According to the proposal, the retail project also would include four other retail/office buildings ranging from about 2,800 square feet to 6,500 square feet. The proposed pharmacy drive-thru would be sandwiched between the 2,800-square-foot building and the grocery store to make it not visible from N.C. 51, MacLaren said. Plans also show a 1/5 acre, or about 7,000-square-foot, pocket park featuring trees and benches near Matthews-Mint Hill Road in between the retail buildings. An eight-acre wooded area toward the back of the site will be undisturbed, according to the proposal. Stiles doesn’t know yet how a 1.19-acre parcel at the intersection of Matthews-Mint Hill Road and Hawthorne Drive will be developed, but the firm wants to maintain control of the land, MacLaren said previously.
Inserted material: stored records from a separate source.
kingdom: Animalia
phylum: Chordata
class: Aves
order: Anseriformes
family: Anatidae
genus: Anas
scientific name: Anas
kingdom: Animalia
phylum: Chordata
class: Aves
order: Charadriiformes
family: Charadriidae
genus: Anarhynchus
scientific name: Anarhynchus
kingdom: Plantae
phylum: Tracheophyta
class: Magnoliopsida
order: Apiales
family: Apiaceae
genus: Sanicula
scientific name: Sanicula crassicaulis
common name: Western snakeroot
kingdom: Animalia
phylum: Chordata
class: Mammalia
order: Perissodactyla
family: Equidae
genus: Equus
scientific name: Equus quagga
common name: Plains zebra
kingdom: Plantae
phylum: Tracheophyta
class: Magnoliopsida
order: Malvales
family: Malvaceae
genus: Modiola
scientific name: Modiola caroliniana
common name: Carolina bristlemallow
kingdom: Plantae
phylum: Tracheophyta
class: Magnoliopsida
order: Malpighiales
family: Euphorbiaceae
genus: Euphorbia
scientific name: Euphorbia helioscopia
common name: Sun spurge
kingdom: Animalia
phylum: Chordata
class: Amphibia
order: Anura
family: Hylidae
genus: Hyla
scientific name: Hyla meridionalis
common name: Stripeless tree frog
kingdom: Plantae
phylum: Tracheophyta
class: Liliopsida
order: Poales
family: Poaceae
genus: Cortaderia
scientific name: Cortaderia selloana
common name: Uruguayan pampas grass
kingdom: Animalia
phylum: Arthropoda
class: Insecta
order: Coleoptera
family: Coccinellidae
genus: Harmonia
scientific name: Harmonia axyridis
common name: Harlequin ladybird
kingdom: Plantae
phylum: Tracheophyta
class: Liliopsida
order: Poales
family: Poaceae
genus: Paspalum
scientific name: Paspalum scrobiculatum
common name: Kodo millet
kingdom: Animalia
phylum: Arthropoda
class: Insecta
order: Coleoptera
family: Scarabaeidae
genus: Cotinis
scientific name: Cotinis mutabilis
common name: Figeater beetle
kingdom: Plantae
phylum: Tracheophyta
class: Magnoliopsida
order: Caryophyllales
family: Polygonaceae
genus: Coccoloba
Access to the retail center would be possible two ways off Matthews-Mint Hill Road and through one driveway off Lawyers Road, according to the proposal. Draft plans show the extension of the existing Brighton Park Drive with a concrete median installed in front of Evans Road, forcing a right-in/right-out only into the Mint Hill Library. The proposal also calls for the construction of a rear driveway to give library patrons and shoppers access to Lawyers Road.
The median, which will be landscaped and include a raised pedestrian crosswalk, is part of a state long-term plan for the road, MacLaren said.
This week, Stiles received the results of a traffic study being conducted for the project, which touches Farmwood East. The company is still reviewing the study, but MacLaren said if it calls for a traffic signal at Brighton Park Drive and N.C. 51 they would pay to have one installed when the retail portion is built in Phase I.
“It may, at full build-out, trigger the traffic signal (at Brighton Park Drive) and if that’s the case, we would go ahead and build (the traffic signal) up front,” he said. “We are on board to do that if warranted by the (NC)DOT.”
All road changes would have to be approved by the N.C. Department of Transportation and an easement agreement still needs to be approved to add an additional access point to the library.
Library staff supports the project, which will include directional signs alerting patrons to the road changes and new library access points.
“Our stance is as long as we can provide safe and easy access for our patrons we’re excited about any opportunity that is going to bring businesses to the community and boost the local economy,” said Mark Engelbrecht, Mint Hill Library manager.
Last month’s vote by the North Carolina Environment Management Committee to allow the transfer of CMUD water to the Goose Creek Basin, will allow Stiles to develop 35 additional acres as residential property, MacLaren said. The acreage was blocked by a moratorium on development in the Goose Creek watershed.